How to speed up `brms::loo_subsample()` for large models

After some more reading on this forum and elsewhere (such as here and here), it seems like it might not be feasible to compute LOO when there are so many observations, as dropping a single observation out of hundreds of thousands is barely perceptible. The first link above has a good discussion on this subject.

Consequently, I have turned my efforts towards brms::kfold(), which also seems more intuitive to me as there are natural groupings by individuals within my dataset that I can seperate into more or less equal folds. However, I have some new questions regarding its use:

  1. Am I correct in my understanding that brms::kfold() is just another way to approximate the PSIS LOO information criterion? Can I call the result the same thing, just estimated a different way?
  2. I’ve come to realize brms::loo_subsample() can pass arguments to loo::loo_subsample(), of interest are the arguments that can help speed things up, like draws, observations, and cores.

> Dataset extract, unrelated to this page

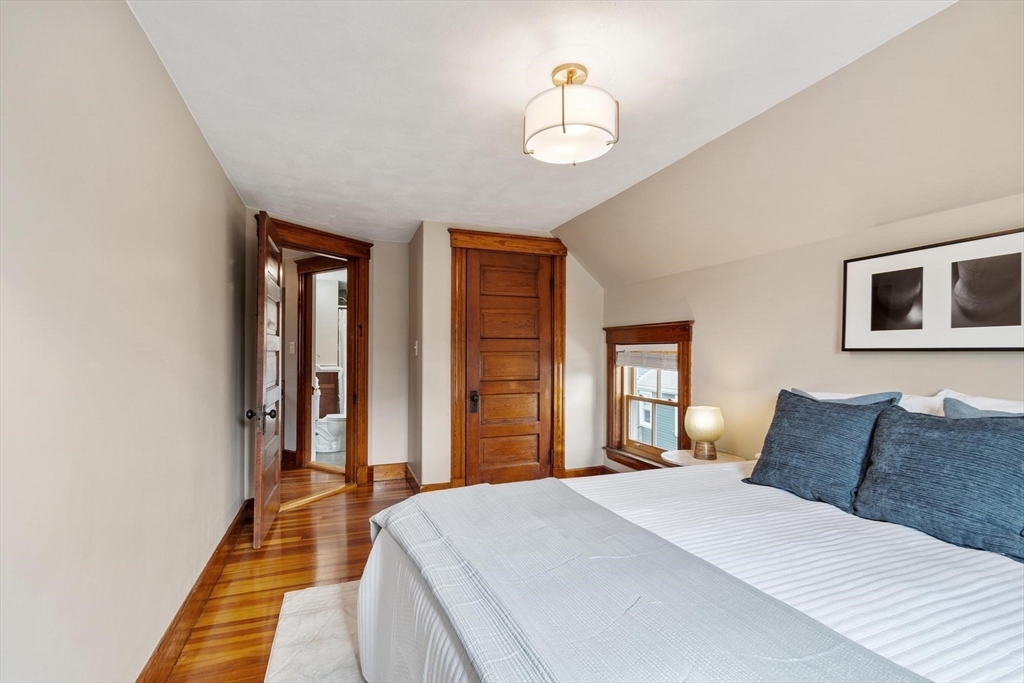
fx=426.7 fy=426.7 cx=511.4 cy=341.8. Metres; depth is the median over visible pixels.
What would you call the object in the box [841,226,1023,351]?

However, it’s not clear from the brms::kfold() docs that I can do those same things. From what I can gather, it seems I can pass chains/cores/threads arguments to brms::brm()… So what exactly does future_args accomplish, is it to run the folds in parallel while chains/cores/threads applies to within each fold? Is there a rule fo thumb of the most efficient way to set this up for large models?

Thank you for your time, I know I’ve diverged a bit from the title of the question, so I can post another thread instead… But it seems like a natural progression that other users might end up here looking to solve slow LOO computations and be redirected to kfolds.